My Madison Experience helped me realize my passion for combining the research and analysis side of psychology with the policy and program evaluation side of public administration. In my senior year, I attended a JMU public administration career workshop, where I met JMU alumna Trish Bishop ('92). She told me about her work at the Joint Legislative Audit and Review Commission, and I instantly wanted to work there. Unfortunately, I was not qualified, but I didn’t want to give up on a state-level job. Political Science Professor Dr. David Jones connected me with Chris Bast, who then hired me to work in constituent services for the Governor of Virginia.
I loved learning about key Virginia government issues. I realized, though, that I wanted to focus more on research and analysis. Consequently, I quit that job to research psychological rehabilitation issues at Virginia Commonwealth University. Although the work was interesting, I wanted to incorporate public policy and program analysis into my research. I wondered how I could strike a balance. Then it hit me — my passions could be synergized in analyzing government social policies and programs.
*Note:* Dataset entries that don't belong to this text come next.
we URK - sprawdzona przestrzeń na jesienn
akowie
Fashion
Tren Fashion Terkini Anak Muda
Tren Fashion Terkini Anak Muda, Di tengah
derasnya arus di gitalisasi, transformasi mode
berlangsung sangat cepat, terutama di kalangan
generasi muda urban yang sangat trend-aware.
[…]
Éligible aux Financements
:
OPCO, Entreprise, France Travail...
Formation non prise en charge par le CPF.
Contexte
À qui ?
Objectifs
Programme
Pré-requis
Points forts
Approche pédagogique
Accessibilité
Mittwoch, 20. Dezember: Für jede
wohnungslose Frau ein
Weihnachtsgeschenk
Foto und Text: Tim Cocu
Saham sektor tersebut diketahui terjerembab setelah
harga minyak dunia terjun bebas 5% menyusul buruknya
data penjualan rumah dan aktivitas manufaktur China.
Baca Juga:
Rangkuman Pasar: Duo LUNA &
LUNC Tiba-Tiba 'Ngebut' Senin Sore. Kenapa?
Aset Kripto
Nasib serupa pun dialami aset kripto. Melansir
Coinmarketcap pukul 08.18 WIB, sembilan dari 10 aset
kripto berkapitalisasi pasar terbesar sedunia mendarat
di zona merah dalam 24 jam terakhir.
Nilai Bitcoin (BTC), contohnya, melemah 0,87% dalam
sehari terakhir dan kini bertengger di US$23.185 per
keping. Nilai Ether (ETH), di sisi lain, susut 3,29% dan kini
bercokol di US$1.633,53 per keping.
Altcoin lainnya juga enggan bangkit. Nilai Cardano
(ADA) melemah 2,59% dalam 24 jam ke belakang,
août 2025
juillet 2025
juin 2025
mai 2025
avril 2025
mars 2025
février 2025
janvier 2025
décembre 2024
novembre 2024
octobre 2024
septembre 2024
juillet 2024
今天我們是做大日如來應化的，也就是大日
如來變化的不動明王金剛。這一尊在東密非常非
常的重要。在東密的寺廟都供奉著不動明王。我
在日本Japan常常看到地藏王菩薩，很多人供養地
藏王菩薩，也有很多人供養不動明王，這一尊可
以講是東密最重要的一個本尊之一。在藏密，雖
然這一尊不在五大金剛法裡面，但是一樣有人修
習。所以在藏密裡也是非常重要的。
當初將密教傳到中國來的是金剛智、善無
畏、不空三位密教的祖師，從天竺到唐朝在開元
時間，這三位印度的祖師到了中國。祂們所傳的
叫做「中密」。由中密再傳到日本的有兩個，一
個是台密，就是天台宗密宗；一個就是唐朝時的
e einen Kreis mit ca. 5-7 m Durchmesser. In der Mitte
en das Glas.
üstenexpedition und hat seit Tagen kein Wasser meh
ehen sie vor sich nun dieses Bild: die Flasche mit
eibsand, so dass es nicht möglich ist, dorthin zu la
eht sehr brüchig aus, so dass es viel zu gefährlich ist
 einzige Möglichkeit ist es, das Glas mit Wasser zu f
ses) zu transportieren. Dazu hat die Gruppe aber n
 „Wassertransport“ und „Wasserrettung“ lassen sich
I knew I needed more training to move my career forward. I pursued a master’s in public policy administration at the Maxwell School of Citizenship and Public Affairs at Syracuse University. There, I built upon the core analysis and evaluation skills I obtained at JMU and applied them to myriad federal, state, and local policies and programs.
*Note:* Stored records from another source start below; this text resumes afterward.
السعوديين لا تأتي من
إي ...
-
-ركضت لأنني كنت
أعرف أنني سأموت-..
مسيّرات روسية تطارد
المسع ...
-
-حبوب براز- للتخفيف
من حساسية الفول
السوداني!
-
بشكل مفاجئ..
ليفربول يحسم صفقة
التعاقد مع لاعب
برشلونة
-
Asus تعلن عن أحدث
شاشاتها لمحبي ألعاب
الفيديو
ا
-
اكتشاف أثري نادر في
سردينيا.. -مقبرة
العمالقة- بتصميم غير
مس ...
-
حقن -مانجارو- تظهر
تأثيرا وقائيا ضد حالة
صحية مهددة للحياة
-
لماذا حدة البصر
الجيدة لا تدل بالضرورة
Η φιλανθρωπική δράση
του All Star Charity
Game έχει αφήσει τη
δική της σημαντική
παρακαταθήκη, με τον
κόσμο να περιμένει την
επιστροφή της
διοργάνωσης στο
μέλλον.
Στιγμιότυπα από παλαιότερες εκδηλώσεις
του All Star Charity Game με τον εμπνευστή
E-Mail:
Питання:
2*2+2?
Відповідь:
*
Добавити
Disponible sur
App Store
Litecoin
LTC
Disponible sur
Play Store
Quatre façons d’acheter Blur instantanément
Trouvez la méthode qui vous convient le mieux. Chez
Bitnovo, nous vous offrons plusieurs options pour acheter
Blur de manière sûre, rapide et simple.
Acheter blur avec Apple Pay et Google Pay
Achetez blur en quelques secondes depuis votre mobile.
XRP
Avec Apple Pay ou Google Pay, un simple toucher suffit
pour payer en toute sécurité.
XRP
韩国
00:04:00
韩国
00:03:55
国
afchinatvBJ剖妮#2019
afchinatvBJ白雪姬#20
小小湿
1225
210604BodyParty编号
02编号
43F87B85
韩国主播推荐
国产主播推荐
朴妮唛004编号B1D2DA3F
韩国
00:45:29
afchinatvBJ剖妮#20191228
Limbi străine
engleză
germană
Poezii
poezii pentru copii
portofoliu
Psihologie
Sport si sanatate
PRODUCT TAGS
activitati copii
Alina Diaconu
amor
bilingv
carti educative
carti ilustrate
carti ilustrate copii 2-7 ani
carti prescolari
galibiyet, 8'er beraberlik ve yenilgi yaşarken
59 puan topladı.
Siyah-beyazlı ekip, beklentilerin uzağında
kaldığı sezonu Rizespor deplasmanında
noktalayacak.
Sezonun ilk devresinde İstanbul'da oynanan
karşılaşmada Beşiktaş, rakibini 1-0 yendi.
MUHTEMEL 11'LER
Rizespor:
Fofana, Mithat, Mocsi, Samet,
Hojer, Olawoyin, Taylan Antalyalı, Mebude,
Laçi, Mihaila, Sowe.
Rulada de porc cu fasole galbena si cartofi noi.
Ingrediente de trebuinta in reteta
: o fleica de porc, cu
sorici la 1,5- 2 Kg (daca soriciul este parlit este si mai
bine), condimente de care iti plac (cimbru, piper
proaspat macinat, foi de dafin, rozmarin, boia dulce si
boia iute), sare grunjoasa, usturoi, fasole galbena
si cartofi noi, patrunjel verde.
Upon graduating from Maxwell, I worked as a consultant at the Washington, D.C., Public Schools Office of Special Education, focusing on change management and strategic planning. It was a great experience, but I knew I needed to get back into more analyst-driven work. My mind kept coming back to the Joint Legislative Audit and Review Commission, so I decided to apply for a position. At JLARC, I’m finally aligning my two passions through Virginia policy and program analysis. It is exciting, meaningful work that has solidified my desire to pursue a lifelong career in public service.
A career is hollow without passion; passion is aimless without drive, and drive can be reckless without humility. My career potential without education, guidance and direction had limited traction. JMU’s education and the alumni network aided me in fulfilling my potential by helping me realize my passions. This realization gave me the traction necessary to obtain a graduate degree in public administration and pursue a career in public service. JMU made all the difference.